§ WORK INSTRUCTIONS:
[A] Decide whether each statement below agrees with the thread on reading a file into a Bash variable. Answer yes or no, and quote the deciding words of the thread.
(i) The uuencode and uudecode tools are not present by default on Ubuntu 12.04.
(ii) Bash $"" literals are a workable way to read NUL characters from files.
(iii) The read approach using IFS= drops the last newline.
[B] From the thread on reading a file into a Bash variable, extract the part that opens with the words containing "uuencode and udecode" and closes with "no automated way?".
[C] In the thread on reading a file into a Bash variable, which two variable names does the read_input function refuse to store contents into?

§ GIVEN PASSAGE:
This affects both expansion and read solutions, and I don't know any good workaround for it.

Example:

printf "a\0b" | od -tx1
S="$(printf "a\0b")"
printf "$S" | od -tx1

Outputs:

0000000 61 00 62
0000003

0000000 61 62
0000002

Ha, our NUL is gone!

Workarounds:

ASCII encode. See below.

use bash extension $"" literals: S=$"a\0b" printf "$S" | od -tx1 Only works for literals, so not useful for reading from files.

Workaround for the pitfalls

Store an uuencode base64 encoded version of the file in the variable, and decode before every usage:

FILE="$(mktemp)"
printf "a\0\n" > "$FILE"
S="$(uuencode -m "$FILE" /dev/stdout)"
uudecode -o /dev/stdout <(printf "$S") | od -tx1
rm "$FILE"

Output:

0000000 61 00 0a
0000003

uuencode and udecode are POSIX 7 but not in Ubuntu 12.04 by default (sharutils package)... I don't see a POSIX 7 alternative for the bash process <() substitution extension except writing to another file...

Of course, this is slow and inconvenient, so I guess the real answer is: don't use Bash if the input file may contain NUL characters.


Thanks only this one worked for me because I needed newlines.
@CiroSantilli : What about if FILE is Config.cpp and contain backslashes; double quotes and quotes?
@user2284570 I didn't know, but it's easy to find out: S="$(printf "\\\'\"")"; echo $S. Output: \'". So it works =)
@CiroSantilli : On 5511 lines? Are you sure there is no automated way?
@user2284570 I don't understand, where there are 5511 lines? The pitfalls come from the $() expansion, my example shows that $() expansion works with \'".
a
angelo.mastro

this works for me: v=$(cat <file_path>) echo $v


is not recognized as the name of a cmdlet, function, script file, or operable program.
seriously? <file_path> means input the path of your file here
This will swallow newline from multi-line text files
L
Léa Gris

With bash you may use read like this:

#!/usr/bin/env bash

{ IFS= read -rd '' value <config.txt;} 2>/dev/null

printf '%s' "$value"

Notice that:

The last newline is preserved.

The stderr is silenced to /dev/null by redirecting the whole commands block, but the return status of the read command is preserved, if one needed to handle read error conditions.


d
dimo414

As Ciro Santilli notes using command substitutions will drop trailing newlines. Their workaround adding trailing characters is great, but after using it for quite some time I decided I needed a solution that didn't use command substitution at all.

My approach now uses read along with the printf builtin's -v flag in order to read the contents of stdin directly into a variable.

# Reads stdin into a variable, accounting for trailing newlines. Avoids
# needing a subshell or command substitution.
# Note that NUL bytes are still unsupported, as Bash variables don't allow NULs.
# See https://stackoverflow.com/a/22607352/113632
read_input() {
  # Use unusual variable names to avoid colliding with a variable name
  # the user might pass in (notably "contents")
  : "${1:?Must provide a variable to read into}"
  if [[ "$1" == '_line' || "$1" == '_contents' ]]; then
    echo "Cannot store contents to $1, use a different name." >&2
    return 1
  fi

  local _line _contents=()

§ INFORMATION SUPPLIED:
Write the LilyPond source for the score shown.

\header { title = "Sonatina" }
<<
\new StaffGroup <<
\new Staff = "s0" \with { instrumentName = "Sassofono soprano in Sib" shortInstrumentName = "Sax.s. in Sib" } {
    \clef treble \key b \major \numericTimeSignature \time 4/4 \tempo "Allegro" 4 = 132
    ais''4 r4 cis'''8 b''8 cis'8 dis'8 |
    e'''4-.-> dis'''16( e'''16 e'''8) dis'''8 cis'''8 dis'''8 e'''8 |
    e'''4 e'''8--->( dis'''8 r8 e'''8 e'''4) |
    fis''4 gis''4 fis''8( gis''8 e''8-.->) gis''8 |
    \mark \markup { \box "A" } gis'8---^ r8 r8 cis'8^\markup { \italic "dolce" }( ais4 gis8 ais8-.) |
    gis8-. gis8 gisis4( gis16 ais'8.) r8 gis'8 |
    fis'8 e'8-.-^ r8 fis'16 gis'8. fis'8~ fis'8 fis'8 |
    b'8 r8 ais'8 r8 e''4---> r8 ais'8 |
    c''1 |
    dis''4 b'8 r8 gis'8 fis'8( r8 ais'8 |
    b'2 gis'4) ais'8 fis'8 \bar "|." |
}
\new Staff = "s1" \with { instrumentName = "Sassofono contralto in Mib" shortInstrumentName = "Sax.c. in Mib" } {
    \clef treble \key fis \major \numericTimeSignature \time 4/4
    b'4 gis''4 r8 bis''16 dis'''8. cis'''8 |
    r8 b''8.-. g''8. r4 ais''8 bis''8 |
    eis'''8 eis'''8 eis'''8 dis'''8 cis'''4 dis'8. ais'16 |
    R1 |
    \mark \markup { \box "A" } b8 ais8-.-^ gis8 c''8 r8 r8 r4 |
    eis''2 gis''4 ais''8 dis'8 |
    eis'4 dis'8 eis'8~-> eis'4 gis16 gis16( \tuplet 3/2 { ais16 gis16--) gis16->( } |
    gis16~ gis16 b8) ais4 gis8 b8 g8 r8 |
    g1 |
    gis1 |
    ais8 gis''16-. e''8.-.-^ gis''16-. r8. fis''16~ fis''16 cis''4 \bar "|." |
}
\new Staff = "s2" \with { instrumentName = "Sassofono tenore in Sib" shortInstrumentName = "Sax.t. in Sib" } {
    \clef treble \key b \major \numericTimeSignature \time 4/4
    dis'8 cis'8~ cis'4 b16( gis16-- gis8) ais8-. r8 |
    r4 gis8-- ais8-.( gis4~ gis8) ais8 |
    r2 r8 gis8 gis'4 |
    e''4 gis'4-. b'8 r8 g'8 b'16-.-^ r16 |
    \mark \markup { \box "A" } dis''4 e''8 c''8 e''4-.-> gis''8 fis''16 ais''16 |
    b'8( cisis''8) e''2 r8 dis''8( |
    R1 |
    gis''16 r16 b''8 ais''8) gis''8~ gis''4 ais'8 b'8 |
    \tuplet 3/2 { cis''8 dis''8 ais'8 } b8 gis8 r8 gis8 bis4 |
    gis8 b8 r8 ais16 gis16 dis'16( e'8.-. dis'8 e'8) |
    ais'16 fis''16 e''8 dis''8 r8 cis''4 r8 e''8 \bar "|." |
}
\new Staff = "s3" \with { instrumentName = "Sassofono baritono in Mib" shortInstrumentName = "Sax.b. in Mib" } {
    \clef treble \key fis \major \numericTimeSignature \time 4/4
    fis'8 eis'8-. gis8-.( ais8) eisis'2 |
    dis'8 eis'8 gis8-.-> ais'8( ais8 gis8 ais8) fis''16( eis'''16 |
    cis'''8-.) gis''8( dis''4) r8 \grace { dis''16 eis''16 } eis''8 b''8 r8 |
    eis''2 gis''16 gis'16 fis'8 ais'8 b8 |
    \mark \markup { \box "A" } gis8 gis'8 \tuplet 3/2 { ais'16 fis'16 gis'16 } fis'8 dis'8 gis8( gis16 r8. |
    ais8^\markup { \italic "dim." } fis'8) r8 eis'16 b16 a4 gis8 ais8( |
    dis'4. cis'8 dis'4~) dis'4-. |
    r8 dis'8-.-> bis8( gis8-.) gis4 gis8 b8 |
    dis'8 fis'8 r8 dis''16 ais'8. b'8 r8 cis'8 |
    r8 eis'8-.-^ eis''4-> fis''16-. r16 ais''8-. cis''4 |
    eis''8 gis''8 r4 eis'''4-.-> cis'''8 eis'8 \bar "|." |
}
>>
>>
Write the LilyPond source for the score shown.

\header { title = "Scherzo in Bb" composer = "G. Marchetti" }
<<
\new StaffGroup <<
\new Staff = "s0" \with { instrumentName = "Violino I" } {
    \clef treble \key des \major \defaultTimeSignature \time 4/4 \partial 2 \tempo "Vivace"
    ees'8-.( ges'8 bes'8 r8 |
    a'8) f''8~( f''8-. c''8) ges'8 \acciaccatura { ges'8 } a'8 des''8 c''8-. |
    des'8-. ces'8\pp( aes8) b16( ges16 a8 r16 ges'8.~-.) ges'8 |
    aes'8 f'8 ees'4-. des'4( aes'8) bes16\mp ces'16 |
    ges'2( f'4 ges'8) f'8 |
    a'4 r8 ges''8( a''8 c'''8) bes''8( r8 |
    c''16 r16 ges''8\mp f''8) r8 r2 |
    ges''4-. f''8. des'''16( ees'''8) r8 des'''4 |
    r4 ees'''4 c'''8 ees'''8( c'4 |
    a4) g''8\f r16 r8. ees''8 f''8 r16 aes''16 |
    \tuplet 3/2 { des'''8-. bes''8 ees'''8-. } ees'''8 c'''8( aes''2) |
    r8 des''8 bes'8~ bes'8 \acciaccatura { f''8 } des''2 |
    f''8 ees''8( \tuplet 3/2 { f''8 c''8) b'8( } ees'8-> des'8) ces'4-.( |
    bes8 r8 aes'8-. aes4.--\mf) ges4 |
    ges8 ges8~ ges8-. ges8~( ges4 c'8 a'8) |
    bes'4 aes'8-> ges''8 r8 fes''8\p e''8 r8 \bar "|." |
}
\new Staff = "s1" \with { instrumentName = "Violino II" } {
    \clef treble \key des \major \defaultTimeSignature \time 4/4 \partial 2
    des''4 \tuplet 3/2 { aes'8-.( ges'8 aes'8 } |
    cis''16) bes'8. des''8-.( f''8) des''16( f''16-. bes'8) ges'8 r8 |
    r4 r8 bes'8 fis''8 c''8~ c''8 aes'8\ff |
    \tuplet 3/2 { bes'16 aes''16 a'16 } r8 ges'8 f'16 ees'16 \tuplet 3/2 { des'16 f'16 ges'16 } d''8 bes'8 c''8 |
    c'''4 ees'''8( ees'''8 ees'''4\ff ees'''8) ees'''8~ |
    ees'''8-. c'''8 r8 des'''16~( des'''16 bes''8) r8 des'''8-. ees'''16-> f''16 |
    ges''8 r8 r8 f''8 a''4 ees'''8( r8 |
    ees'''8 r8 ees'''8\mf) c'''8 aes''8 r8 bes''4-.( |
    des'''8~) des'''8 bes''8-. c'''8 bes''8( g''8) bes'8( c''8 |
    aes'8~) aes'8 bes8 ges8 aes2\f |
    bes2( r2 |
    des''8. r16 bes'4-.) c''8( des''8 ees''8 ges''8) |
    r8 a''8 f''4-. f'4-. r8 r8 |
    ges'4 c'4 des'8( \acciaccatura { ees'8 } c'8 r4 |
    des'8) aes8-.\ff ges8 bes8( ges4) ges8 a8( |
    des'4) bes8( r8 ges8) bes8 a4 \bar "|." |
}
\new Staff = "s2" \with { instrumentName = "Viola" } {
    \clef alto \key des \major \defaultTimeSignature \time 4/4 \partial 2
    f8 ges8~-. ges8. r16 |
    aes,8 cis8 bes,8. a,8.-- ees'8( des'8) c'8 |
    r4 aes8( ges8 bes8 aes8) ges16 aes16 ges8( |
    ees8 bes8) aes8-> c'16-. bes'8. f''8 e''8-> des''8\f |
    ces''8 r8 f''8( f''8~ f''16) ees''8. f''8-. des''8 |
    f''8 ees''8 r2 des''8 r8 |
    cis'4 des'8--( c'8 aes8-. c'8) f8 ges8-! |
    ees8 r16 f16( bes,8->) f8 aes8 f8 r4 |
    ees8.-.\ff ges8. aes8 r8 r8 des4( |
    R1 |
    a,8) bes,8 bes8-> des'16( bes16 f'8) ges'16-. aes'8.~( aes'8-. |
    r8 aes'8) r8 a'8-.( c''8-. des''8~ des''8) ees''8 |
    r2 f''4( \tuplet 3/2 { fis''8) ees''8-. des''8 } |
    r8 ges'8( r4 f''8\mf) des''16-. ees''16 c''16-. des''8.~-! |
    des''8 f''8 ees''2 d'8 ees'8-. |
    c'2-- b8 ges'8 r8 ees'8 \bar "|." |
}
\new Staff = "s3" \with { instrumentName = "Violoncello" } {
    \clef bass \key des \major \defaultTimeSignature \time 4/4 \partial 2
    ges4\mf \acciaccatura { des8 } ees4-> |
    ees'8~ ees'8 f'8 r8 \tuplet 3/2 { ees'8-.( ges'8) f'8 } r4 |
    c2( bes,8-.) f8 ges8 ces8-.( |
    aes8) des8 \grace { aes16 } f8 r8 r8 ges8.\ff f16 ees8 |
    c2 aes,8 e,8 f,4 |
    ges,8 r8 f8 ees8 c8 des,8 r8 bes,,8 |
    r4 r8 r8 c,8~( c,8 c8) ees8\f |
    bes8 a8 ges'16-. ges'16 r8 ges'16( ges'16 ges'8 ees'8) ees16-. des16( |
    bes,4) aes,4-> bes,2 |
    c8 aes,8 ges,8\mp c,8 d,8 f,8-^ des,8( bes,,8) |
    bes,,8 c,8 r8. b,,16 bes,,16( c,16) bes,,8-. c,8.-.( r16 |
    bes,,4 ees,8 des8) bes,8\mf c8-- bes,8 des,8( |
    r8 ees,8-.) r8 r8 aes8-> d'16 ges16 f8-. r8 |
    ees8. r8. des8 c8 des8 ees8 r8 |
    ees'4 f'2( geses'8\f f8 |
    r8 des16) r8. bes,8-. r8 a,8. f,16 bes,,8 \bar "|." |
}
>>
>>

§ RESULTS:
[A]
(i) Yes: "uuencode and udecode are POSIX 7 but not in Ubuntu 12.04 by default (sharutils package)"
(ii) No: "Only works for literals, so not useful for reading from files."
(iii) No: "The last newline is preserved."

[B]
uuencode and udecode are POSIX 7 but not in Ubuntu 12.04 by default (sharutils package)... I don't see a POSIX 7 alternative for the bash process <() substitution extension except writing to another file...

Of course, this is slow and inconvenient, so I guess the real answer is: don't use Bash if the input file may contain NUL characters.


Thanks only this one worked for me because I needed newlines.
@CiroSantilli : What about if FILE is Config.cpp and contain backslashes; double quotes and quotes?
@user2284570 I didn't know, but it's easy to find out: S="$(printf "\\\'\"")"; echo $S. Output: \'". So it works =)
@CiroSantilli : On 5511 lines? Are you sure there is no automated way?

[C] _line and _contents